Given the records below, the lines starting at the line with "health care" and ending at the line with "A5 (207 x 146 x 12 mm)" should be output exactly, both end lines kept and pictures left out.
TASK INPUT below:
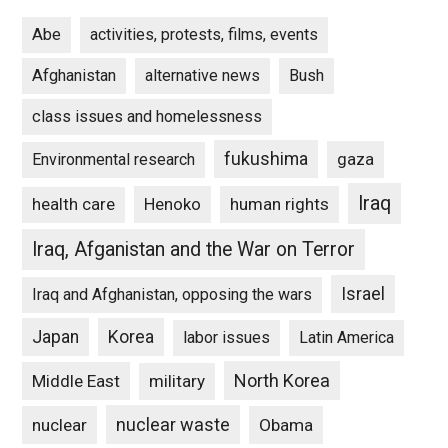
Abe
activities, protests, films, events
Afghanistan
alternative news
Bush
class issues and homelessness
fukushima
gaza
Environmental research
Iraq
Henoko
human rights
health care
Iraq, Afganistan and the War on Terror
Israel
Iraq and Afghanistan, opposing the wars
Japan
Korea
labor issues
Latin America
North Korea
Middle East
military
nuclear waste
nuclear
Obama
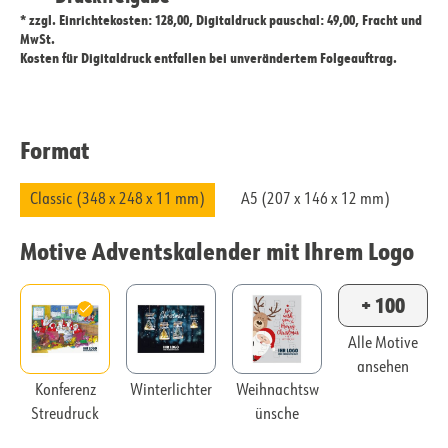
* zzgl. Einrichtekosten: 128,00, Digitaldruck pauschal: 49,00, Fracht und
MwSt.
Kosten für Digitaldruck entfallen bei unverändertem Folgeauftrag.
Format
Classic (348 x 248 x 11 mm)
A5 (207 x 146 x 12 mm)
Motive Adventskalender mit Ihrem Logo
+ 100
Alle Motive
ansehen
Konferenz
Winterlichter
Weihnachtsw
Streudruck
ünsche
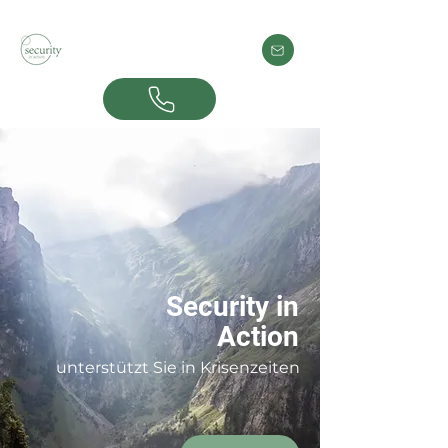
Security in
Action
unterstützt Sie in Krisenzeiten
End of TASK INPUT.
TASK INPUT below:
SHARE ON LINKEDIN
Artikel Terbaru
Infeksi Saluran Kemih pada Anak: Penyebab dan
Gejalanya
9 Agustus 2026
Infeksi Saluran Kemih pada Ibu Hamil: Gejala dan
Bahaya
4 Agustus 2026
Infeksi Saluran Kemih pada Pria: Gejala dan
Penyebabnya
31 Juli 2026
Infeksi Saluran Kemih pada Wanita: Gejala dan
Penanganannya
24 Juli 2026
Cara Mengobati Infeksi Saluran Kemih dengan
End of TASK INPUT.
TASK INPUT below:
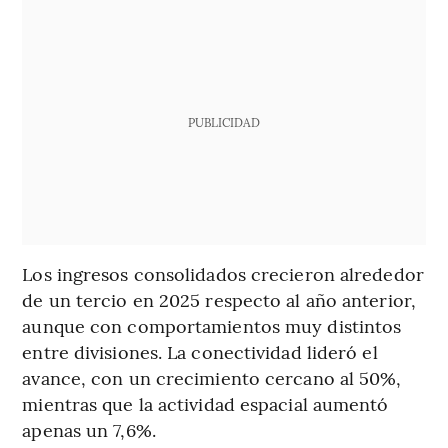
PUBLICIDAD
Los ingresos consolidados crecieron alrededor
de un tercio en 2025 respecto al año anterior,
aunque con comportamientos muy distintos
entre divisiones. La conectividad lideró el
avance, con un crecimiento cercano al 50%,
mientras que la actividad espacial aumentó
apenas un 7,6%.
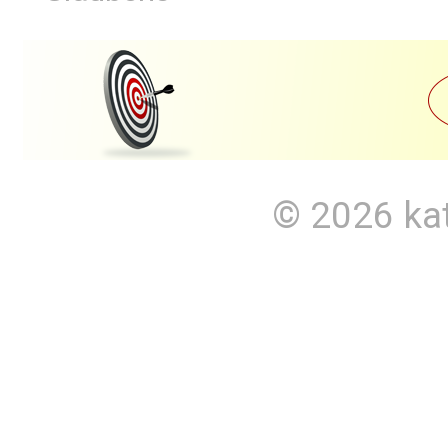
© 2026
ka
End of TASK INPUT.
# YOUR RESPONSE:
health care
Iraq, Afganistan and the War on Terror
Israel
Iraq and Afghanistan, opposing the wars
Japan
Korea
labor issues
Latin America
North Korea
Middle East
military
nuclear waste
nuclear
Obama
* zzgl. Einrichtekosten: 128,00, Digitaldruck pauschal: 49,00, Fracht und
MwSt.
Kosten für Digitaldruck entfallen bei unverändertem Folgeauftrag.
Format
Classic (348 x 248 x 11 mm)
A5 (207 x 146 x 12 mm)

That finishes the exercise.